By Mia Becker-Hansen | Contributor
Two of China’s previous lunar missions had flags, but these were part of the coatings on the craft and could therefore not be affixed onto the surface of the Moon.
There have been a grand total of six flags placed on the Moon up until now. The first had been planted by Buzz Aldrin in 1969, and a further five during subsequent missions up until 1972. The first flag is said by Buzz Aldrin to have been probably blown away by the winds from the Apollo lunar module blasting off, as it was placed too close to the module when erected. The remaining five are said by NASA to still be standing from looking at satellite imagery, but are likely to have been bleached white by the Sun’s glare over the years.
The Chinese flag is 2m wide and 90cm tall, weighing around a kilogram in total. The flag has been engineered to withstand the environment on the Moon such as protection against cold temperatures, as “An ordinary national flag on Earth would not survive the severe lunar environment,” project developer Cheng Chang said.
China’s Chang’e-5 space probe left on the 3rd of December to collect the first lunar samples brought back to the Earth in four decades. The last to be collected was that of the Soviet Luna 24 mission, which brought back 200g of material in 1976. Chang’e-5 is picking up 2kg. This makes China the third nation in the world to collect lunar samples, after the US and the Soviet Union in the 1960s and 1970s.
The samples are being collected from a previously unexplored area of the Moon known as Oceanus Procellarum (Ocean of Storms), a vast lava plain, with the hope of providing insight on the Moon’s origins, formation, and volcanic activity on its surface. The probe is equipped with tools such as a spectrometer, scoop, and drill to facilitate this. These samples will be returned in a capsule programmed to land in Northern China’s Inner Mongolia region.

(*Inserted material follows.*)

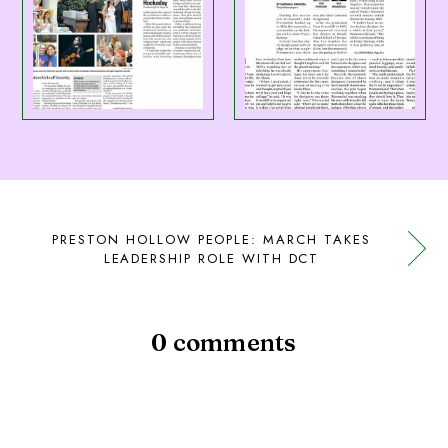
PRESTON HOLLOW PEOPLE: MARCH TAKES
LEADERSHIP ROLE WITH DCT
0 comments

The Chang’e-5 mission is China’s third successful Moon landing in the past seven years. It is the latest mission amongst plans for China’s “space dream”, as quoted by President Xi Jinping. This is among a plethora of ambitious targets including a rocket more powerful than NASA and SpaceX which will be able to carry heavier payloads, as well as a permanently crewed space station. China has put billions into their military-run space program, hoping to catch up with the US and Russia after years of always being a few steps behind in space exploration.